Q:  What could be eating the leaves on my citrus tree?  The fruit are not being touched.  Should I be worried? 

A:  There could be several creatures eating the leaves of your citrus trees.Swallowtail drying out wings  It is possible a katydid or a grasshopper are snacking on the leaves. The katydid, although very large in size, looks so much like a leaf you could easily miss them.  I captured both a male and female chomping away on one of my trees.  They are now resting comfortably in my insect collection box side by side. Growth regulators work well on these creatures or you can use the tried and true method of hand picking and squashing.  However, finding the katydids did not end the mystery of the missing leaves on my citrus.  I kept looking for the culprit. The formal word for this process of hunting for insects or disease is called “scouting.”  As I am scouting I come upon another strange looking caterpillar.  I do not kill this strange looking caterpillar immediately because I realize he will become a beautiful butterfly in the near future.

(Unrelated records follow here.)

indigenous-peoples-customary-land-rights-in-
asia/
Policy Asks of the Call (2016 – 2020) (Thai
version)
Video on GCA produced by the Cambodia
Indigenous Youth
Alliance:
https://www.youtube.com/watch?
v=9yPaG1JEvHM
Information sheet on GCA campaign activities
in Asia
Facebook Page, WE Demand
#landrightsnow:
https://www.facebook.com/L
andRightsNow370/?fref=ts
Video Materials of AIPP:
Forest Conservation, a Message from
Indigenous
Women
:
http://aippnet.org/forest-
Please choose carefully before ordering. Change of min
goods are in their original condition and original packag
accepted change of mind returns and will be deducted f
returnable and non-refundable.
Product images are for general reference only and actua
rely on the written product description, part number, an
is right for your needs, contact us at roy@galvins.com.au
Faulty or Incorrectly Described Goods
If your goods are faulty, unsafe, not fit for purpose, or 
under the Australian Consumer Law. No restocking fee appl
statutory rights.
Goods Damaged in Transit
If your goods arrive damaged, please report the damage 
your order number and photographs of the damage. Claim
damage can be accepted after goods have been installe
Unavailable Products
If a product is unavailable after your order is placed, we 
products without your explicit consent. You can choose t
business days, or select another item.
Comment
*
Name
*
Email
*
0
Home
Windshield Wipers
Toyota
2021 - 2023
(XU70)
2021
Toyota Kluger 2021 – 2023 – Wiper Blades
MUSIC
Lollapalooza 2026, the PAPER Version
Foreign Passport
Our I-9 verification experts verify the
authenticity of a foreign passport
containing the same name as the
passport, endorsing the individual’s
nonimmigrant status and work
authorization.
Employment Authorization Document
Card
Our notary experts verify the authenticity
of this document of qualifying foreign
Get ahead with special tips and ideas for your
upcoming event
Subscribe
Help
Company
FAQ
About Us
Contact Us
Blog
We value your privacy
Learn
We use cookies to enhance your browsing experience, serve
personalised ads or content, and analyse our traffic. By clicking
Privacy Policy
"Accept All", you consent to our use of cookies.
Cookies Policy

The few leaves he eats will not reduce the number of oranges my tree produces nor will it destroy the tree.  Therefore, I do nothing.  I am rewarded immediately for my kindness by spotting a new arrival spreading its wings along the pine straw. It is a giant swallowtail butterfly, Papilio cresphontes Cramer. It is very vulnerable during this time as it cannot fly well enough to escape any predators.  Like all newly emerged butterflies, the wings must wait until the blood has completely filled all the veins.  This process takes a few minutes but I have a wonderful opportunity to take its photograph.  The butterfly is frightened by my camera and flutters a short distance but it cannot really escape.  You can see one corner of the wing is curled as the blood has not completely reached this area forcing the butterfly to sit still and wait.  If you see gray and white (ugly) caterpillars feeding on your citrus, remember what they ultimately will become – these beautiful pollinating butterflies.  So, for the typical home grown citrus grower, these caterpillars are a nuisance but not a real worry.  However, it is a different story for the commercial grower who has millions of dollars invested in citrus fruit production.  The commercial grower is facing several devastating diseases and therefore cannot risk having his crop diminished even by such a charming insect as a butterfly larvae.